Послушайте! В начале своей речи я пытался обрисовать вам и определить в двух словах действие этого климата, действие этой ссылки, действие этого тюремного заключения. Я сказал, что это будут три палача. Но есть четвертый палач, о котором я забыл упомянуть, — начальник каторжной тюрьмы. Запомнился ли вам Жане, палач Синнамари? Отдаете ли вы себе отчет в том, как будет действовать, я склонен сказать — почти неминуемо будет действовать, человек, который согласится взять на себя перед лицом цивилизованного мира нравственную ответственность за омерзительное учреждение на Маркизских островах, согласится быть могильщиком этой тюрьмы и тюремщиком этой могилы?
Уяснили ли вы себе, до чего страшна будет, так далеко от всякого надзора и всякого противодействия, при этой полной безответственности, при беспредельной власти начальника и беззащитности жертв, возможная тирания души злобной и подлой? Господа, Гудсоны-Лоу — порождение островов святой Елены.
По крайней мере, когда здесь, во Франции, в Дулане, в Мон-Сен-Мишель… (
Господа, эта страшная политическая каторга будет окутана мраком и. молчанием.
Никто ничего не будет знать о ней, ничто не проникнет оттуда к вам, ничто!.. Разве только время от времени, с некоторыми промежутками, страшная весть, которая пронесется по океанам и, словно погребальный звон, сольется во Франции и в Европе с живым, пронизанным болью голосом общественного мнения, — весть, гласящая: такой-то осужденный умер.
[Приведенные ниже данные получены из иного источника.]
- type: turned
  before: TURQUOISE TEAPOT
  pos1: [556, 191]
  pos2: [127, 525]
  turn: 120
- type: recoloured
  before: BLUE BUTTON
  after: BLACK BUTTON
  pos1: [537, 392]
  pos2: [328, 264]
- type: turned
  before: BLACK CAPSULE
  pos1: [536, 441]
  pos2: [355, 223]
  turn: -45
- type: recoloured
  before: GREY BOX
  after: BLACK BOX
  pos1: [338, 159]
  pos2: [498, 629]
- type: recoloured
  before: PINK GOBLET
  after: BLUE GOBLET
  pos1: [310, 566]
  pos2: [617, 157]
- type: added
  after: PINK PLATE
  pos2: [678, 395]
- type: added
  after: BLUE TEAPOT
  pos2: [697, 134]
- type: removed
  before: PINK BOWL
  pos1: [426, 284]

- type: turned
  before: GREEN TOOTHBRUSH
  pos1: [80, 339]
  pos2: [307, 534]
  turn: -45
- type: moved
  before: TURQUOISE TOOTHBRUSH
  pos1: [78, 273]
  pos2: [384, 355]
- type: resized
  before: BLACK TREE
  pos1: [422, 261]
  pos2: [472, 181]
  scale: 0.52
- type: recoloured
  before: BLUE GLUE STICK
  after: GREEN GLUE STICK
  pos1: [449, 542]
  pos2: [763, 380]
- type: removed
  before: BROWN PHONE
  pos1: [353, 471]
То будет — ведь в этот великий час в человеке видят только его заслуги, — то будет маститый публицист, знаменитый историк, прославленный писатель, известный оратор. Вы прислушаетесь к этому зловещему звону, вы подсчитаете, как мало месяцев прошло, — и вы содрогнетесь!
А, теперь вы видите? Это — смертная казнь! Смертная казнь без проблеска утешения. Это нечто худшее чем эшафот! Смертная казнь — и жертва не может в последний раз обратить взор к небу отчизны!